Originally published in Security Boulevard
Every effective PII protection effort addresses three critical imperatives for zero-trust security: data discovery, access governance and risk mitigation. IT teams grappling with privacy mandates need to consider these factors across their unstructured and structured data contexts. And while regulations such as the General Data Protection Regulation (GDPR) and the California Consumer Privacy Act (CCPA, the "California GDPR") outline expectations for handling personally identifiable information (PII), they aren’t much help when it comes to the tactics you need to succeed. Let’s take a look at some effective strategies – and how they differ – across structured and unstructured data.
A typical organization manages unstructured data in more than 10M files containing everything from marketing and sales to client contracts, to employee insurance and human resource information. Discovering PII in these files remains one of the toughest data security challenges for a zero-trust model and it’s easy to understand why. It is, on the other hand, a bit harder to understand why structured data discovery can also be tough.
Structured databases should provide an easy map to PII – but database designs often predate modern privacy regulations and, as a result, few production databases were designed with database privacy in mind. Sensitive information is often scattered across different databases, in different tables and in different fields. Sometimes PII is duplicated across tables or in unrelated databases. Finding it all can be tougher than you think but it’s a critical first step: database privacy solutions start with PII discovery.

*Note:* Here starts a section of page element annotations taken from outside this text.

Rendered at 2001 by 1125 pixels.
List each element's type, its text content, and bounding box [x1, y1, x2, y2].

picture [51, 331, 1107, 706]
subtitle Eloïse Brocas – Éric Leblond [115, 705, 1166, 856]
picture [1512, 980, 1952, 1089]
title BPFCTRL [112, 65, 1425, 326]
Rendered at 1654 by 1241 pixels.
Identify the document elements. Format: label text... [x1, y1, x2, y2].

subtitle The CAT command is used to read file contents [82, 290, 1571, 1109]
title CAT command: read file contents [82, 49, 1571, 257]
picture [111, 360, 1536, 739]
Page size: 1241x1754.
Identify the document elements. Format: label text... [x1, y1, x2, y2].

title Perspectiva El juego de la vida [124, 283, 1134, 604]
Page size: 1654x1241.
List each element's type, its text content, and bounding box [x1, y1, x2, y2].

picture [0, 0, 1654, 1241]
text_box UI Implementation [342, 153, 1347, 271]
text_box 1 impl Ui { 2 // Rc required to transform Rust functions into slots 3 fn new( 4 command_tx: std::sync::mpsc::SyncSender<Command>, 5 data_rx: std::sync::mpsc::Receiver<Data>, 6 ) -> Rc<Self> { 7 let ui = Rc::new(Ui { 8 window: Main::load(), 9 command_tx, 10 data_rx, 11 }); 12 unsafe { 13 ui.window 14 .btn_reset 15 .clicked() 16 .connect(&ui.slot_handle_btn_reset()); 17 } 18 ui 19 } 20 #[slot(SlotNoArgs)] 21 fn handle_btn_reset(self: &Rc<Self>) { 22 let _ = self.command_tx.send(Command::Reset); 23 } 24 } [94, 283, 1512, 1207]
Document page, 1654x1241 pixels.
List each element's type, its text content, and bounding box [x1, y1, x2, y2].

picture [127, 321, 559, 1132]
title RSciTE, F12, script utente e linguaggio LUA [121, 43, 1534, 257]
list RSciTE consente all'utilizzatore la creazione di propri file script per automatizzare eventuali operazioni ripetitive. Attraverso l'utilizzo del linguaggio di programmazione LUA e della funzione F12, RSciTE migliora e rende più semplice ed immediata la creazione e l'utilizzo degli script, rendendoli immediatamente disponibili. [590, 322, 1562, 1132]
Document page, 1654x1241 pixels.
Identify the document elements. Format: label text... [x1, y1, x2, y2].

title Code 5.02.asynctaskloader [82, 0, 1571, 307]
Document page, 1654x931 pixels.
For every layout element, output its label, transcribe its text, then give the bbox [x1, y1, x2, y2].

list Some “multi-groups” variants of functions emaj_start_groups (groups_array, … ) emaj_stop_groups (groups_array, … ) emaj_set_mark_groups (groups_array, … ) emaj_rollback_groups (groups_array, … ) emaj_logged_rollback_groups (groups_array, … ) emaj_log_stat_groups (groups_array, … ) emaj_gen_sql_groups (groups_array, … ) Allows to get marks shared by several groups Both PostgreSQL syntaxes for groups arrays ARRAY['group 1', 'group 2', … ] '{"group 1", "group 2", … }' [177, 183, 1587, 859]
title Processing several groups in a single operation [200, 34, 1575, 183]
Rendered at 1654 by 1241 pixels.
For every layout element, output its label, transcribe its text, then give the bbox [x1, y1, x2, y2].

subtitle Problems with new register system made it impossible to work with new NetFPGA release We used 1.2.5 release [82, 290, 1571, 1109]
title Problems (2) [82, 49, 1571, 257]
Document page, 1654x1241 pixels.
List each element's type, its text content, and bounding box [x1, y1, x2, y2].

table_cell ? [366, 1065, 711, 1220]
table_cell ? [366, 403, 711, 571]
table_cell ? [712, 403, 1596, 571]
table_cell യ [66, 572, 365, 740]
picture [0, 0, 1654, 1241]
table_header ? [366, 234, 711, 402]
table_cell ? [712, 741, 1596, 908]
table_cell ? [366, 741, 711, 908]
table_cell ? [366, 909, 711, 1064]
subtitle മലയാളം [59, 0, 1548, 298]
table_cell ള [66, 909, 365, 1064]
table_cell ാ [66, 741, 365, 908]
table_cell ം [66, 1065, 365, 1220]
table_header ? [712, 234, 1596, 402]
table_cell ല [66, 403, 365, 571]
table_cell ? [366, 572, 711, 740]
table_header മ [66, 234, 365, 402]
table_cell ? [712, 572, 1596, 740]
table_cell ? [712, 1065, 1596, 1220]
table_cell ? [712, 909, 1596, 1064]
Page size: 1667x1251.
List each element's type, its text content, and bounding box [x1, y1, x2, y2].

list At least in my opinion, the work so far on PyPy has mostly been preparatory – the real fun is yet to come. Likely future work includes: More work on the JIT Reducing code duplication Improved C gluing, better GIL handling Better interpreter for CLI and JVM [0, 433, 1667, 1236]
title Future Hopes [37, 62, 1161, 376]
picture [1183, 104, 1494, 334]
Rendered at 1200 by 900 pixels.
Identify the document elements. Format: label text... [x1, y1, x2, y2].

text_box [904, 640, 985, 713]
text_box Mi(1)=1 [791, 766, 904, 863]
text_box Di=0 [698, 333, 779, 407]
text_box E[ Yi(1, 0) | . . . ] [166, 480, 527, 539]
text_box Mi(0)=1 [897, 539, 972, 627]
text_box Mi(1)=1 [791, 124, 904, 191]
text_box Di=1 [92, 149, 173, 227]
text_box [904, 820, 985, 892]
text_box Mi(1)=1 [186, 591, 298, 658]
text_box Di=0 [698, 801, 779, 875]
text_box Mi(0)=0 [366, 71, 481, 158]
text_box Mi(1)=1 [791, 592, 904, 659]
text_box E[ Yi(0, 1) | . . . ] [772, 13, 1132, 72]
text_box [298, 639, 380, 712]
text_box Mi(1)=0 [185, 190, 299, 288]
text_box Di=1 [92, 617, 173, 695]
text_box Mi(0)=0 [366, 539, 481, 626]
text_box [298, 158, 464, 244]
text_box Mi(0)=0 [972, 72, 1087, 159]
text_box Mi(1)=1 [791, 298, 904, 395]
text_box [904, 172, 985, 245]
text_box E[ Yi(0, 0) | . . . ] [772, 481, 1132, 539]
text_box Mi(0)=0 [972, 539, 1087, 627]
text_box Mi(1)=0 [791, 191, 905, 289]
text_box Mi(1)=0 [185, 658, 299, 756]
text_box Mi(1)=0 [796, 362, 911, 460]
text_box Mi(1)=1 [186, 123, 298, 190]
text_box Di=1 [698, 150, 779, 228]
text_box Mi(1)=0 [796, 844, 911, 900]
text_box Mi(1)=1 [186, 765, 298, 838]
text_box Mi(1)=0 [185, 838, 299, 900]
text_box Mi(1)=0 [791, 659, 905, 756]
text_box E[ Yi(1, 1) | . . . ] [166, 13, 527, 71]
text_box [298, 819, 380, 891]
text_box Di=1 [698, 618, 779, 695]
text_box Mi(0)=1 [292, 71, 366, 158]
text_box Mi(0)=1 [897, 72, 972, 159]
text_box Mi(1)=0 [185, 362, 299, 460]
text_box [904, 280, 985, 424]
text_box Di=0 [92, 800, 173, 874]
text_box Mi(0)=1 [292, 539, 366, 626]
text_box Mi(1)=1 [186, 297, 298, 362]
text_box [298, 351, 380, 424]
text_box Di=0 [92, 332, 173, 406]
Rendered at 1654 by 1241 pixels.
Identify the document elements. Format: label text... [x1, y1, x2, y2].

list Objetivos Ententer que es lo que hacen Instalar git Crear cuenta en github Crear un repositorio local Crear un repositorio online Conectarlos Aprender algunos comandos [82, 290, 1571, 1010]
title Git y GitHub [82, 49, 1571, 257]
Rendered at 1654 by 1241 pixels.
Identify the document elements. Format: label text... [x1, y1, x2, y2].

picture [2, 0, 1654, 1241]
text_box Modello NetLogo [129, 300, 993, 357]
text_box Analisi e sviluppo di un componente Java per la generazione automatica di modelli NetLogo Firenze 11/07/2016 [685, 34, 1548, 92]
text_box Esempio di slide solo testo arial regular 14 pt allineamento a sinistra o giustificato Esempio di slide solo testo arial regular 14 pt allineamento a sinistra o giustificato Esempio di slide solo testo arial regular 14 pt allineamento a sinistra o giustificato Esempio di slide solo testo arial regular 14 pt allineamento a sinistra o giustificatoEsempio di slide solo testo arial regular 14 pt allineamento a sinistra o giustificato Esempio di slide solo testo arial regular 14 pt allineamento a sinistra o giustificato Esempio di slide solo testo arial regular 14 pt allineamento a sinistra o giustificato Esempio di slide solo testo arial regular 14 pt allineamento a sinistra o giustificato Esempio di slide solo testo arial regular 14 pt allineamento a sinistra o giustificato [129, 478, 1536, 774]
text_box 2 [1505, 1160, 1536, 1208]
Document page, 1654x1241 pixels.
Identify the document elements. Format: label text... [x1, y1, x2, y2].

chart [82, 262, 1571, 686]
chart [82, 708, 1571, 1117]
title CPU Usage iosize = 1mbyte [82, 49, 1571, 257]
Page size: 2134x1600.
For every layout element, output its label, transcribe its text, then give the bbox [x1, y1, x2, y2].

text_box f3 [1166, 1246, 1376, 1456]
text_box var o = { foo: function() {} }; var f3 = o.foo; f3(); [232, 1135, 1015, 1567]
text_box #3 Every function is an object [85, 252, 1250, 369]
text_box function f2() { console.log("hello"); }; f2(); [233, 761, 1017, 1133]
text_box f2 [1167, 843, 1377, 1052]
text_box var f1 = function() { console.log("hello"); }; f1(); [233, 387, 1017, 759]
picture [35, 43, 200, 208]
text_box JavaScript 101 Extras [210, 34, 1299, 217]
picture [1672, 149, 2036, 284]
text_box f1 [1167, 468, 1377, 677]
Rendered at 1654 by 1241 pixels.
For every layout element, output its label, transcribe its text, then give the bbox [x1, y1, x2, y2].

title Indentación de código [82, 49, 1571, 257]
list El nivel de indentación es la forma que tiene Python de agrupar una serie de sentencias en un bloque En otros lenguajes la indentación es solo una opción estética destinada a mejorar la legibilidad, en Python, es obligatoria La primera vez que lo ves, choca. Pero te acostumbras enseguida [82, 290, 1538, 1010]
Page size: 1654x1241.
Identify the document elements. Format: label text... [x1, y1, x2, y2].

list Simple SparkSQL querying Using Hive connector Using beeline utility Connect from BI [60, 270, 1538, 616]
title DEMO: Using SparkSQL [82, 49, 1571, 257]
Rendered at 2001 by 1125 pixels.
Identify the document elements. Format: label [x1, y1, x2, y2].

Fortunately, emerging automated PII data protection tools can help find PII data in both structured and unstructured data. In the unstructured data world, rules and end-user data classification programs have long been used in an attempt to identify PII – but they haven’t been effective or manageable. Finding PII across an organization’s databases, on the other hand, is a question of determining which databases and tables contain regulated data, identifying duplications and accessing risks. Recent artificial intelligence innovations show promise in automating discovery for both structured and unstructured data.
Data Access Governance
A clear and complete understanding of who can access PII, and how they can do it, is the key to understanding risk and implementing mitigation strategies. But these notions of “who and how” differ quite a bit for structured and unstructured data. For example, large-scale databases supporting web applications, such as those handling ecommerce operations, typically connect those applications to databases via a handful of service accounts. Tracing who has access isn’t usually a problem. Increasingly, API connections to databases extend access, sometimes outside the organization itself. It goes without saying that, even though may be simple to determine who has access, each connection needs careful oversight.
Cataloging access for unstructured data is far more complicated. Empowered end users make highly consequential access control decisions, and those decisions are dispersed and ungoverned. Inappropriate sharing with external or personal emails, link sharing (especially unprotected or non-expiring links), files stored outside of designated locations, and unclassified files that slip by data loss prevention services are just a few ways data can be lost. Understanding and managing access in this context is an enormous data access governance challenge.
As with the data discovery process, recent innovations in AI can clarify who has access and whether PII access is appropriate. Replacing legacy approaches that rely on file locations, pattern-matching rules or end-user document markup, AI can assess risk based on document content and the security practices in use for similar content.
Security professionals, now armed with a clear understanding of what data they have and where the risks are, can develop more effective PII protection strategies. The tactics for protecting structured and unstructured data are, again, quite different. Here are some key tips for database privacy and risk mitigation:
- Refactor your database to eliminate duplication, clarify data structure and make PII discovery easier for whoever has to do the job once you’re gone.
- Tokenize and/or encrypt sensitive fields to add an extra layer of security on top of your access control best practices.
- Delete what you don’t need. A major PII spill of unneeded years-old data is, to be blunt, an unforced error.
- Explore emerging technologies for API security and granular database access control. Most service accounts currently have very broad access and, consequently, poor API design or implementation can be a weak link. See what you can do to tighten things up.
There are emerging tactics to also consider for unstructured data:
- Strive for least-privileges access control at the file level for all business-critical data.
- Leverage AI-based automation to discover data and assess risk
- Folder-level security isn’t good enough – in our research we’ve found sensitive files in all-hands folders in nearly every organization.
- Continuously monitor the situation. Users create thousands of new files each year and a one-time audit is not going to cut it.
- Look for ways to enlist your entire security stack in the PII risk management effort. With AI, for example, you can now autonomously assess risk and automatically tag files as sensitive. Those tags help data loss prevention solutions come closer to zero trust security nirvana.
Data privacy compliance is a complex topic; each situation is different for a particular data and regulatory environment. Having a clear understanding of how to discover, assess and protect structured and unstructured data, and their differences, provides a foundation for an effective and manageable program for PII protection and regulated data.